Esaminiamo la questione per passi.

Criterio esclusivo o inclusivo?

Se utilizziamo il criterio “esclusivo”, possiamo dire che le diete vegetariane ESCLUDONO totalmente o parzialmente i cibi di origine animale. La dieta latto-ovo-vegetariana esclude le carni di tutti i tipi, pesce incluso; quella vegana o 100% vegetale esclude anche latticini e uova (e miele), ed è quella che SSNV promuove come più salutare per il nostro organismo.
Con questo criterio si ha però accesso a un’ampia varietà di altre diete a base vegetale, che non necessariamente includono anche TUTTI i cibi di origine vegetale, ma possono essere più restrittive.
E’ dunque importante utilizzare invece il criterio “inclusivo”: quelle vegetariane sono diete che includono TUTTI i gruppi di cibi vegetali (cereali, legumi e cibi a base di glutine, verdura, frutta, frutta secca e semi, grassi), e che possono includere o meno cibi di origine animale indiretta, cioè latticini, uova e miele (quelle latto-ovo-vegetariane).
Questo secondo criterio ci chiarisce che il termine “vegetariana” include:
– la dieta vegana o 100% vegetale, la migliore per il nostro organismo e anche l’unica che, dal punto di vista etico, non uccide animali (dato che, statisticamente parlando, la motivazione principale di questa scelta è quella etica);
– la dieta latto-ovo-vegetariana, ovo-vegetariana e latto-vegetariana.

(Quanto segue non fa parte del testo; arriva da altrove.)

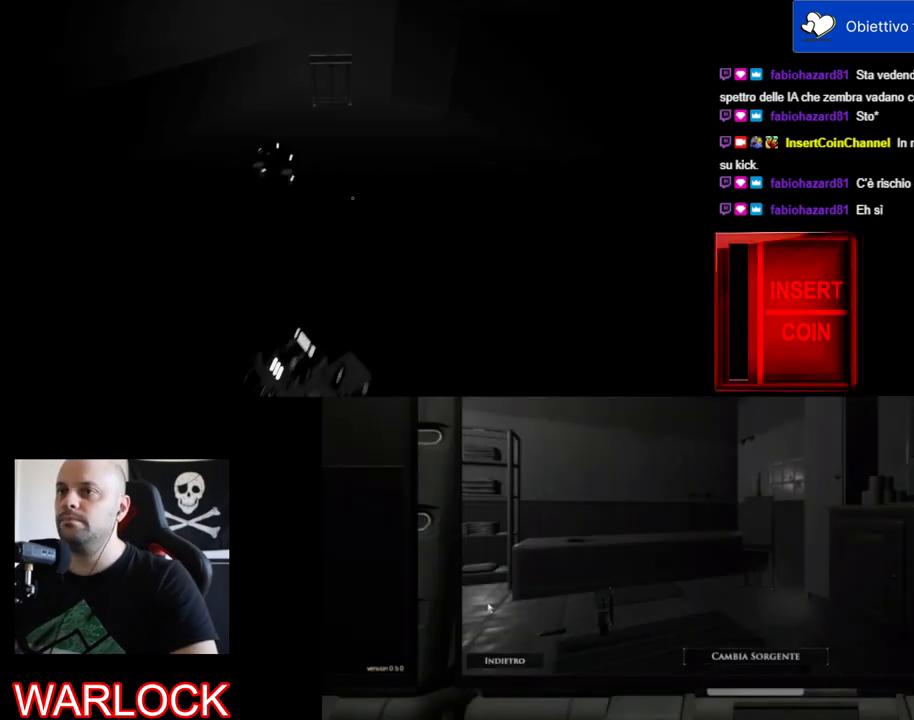
{"keys": [], "mouse": [], "events": [[134, "w", "up"]]}
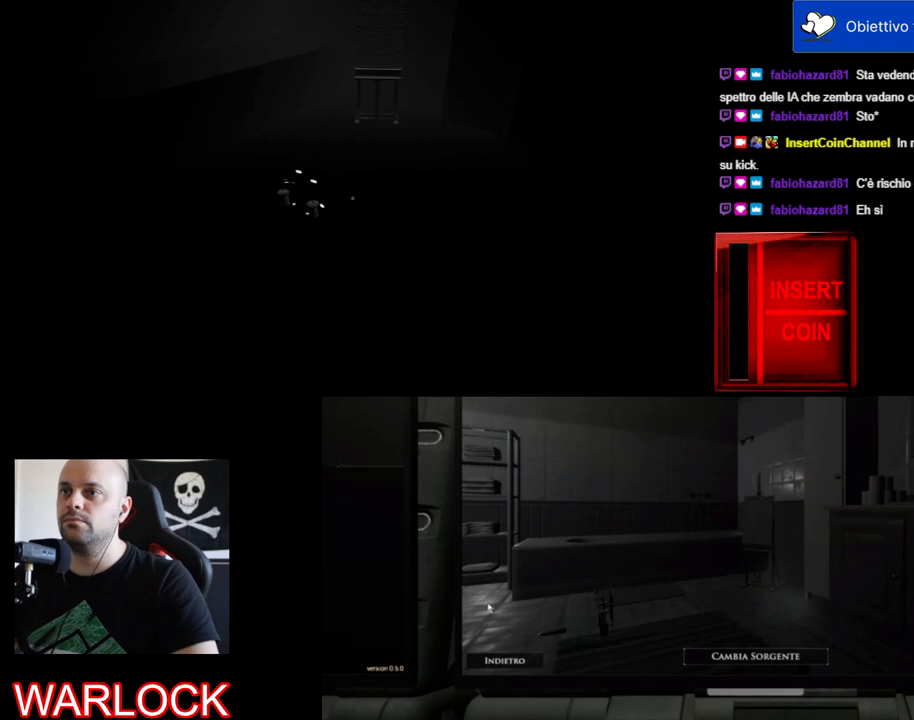
{"keys": ["w"], "mouse": [], "events": [[184, "w", "down"], [284, "a", "down"], [500, "a", "up"]]}
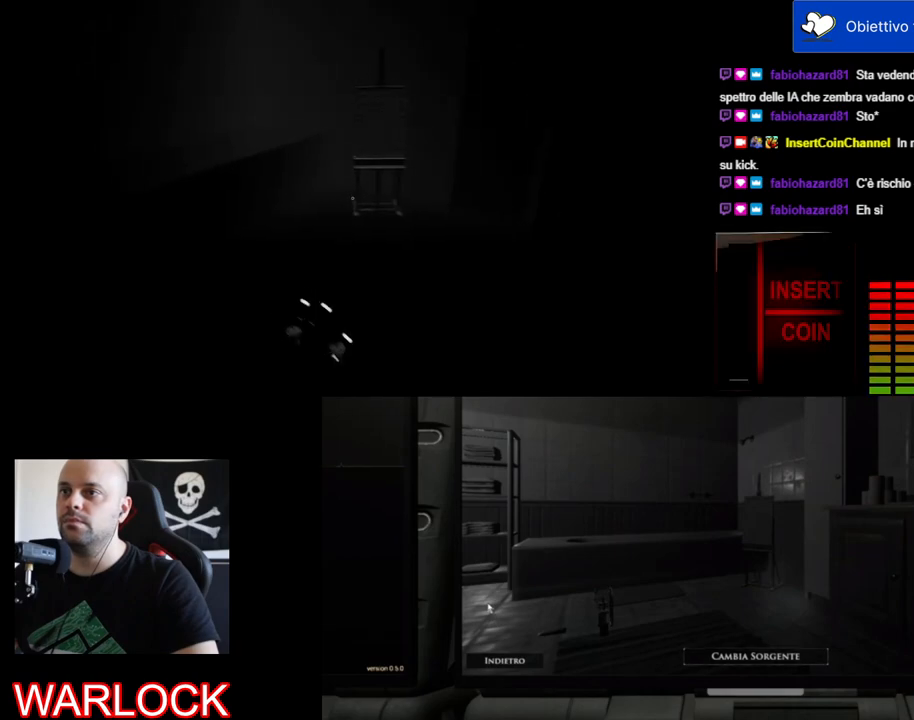
{"keys": ["d", "w"], "mouse": [], "events": [[34, "w", "up"], [200, "w", "down"], [217, "d", "down"]]}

Invece altri tipi di diete a base vegetale, ma più restrittive, devono necessariamente essere indicate diversamente, e già di fatto lo sono, perché i loro seguaci non si definiscono “vegetariani” o “vegani”, ma come:
-fruttariani
-crudisti
-igienisti
-macrobiotici

Il problema si pone infatti quando diete più restrittive come queste vengono definite “vegetariane” o “vegane”, facendo così credere che anche le diete vegetariane propriamente dette siano altrettanto restrittive e altrettanto non equilibrate.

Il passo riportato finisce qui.